Document structure recognition data
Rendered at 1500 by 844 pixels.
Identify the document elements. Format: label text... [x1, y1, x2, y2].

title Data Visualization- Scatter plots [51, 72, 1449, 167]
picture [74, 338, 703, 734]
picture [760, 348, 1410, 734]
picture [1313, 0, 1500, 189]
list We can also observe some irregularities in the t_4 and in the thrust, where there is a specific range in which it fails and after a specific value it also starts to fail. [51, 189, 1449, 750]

- **TASK OBJECTIVE**
Output the records again in full. Keep every character as written.

- **SOLUTION FOR THIS PROBLEM**
Rendered at 1500 by 844 pixels.
Identify the document elements. Format: label text... [x1, y1, x2, y2].

title Data Visualization- Scatter plots [51, 72, 1449, 167]
picture [74, 338, 703, 734]
picture [760, 348, 1410, 734]
picture [1313, 0, 1500, 189]
list We can also observe some irregularities in the t_4 and in the thrust, where there is a specific range in which it fails and after a specific value it also starts to fail. [51, 189, 1449, 750]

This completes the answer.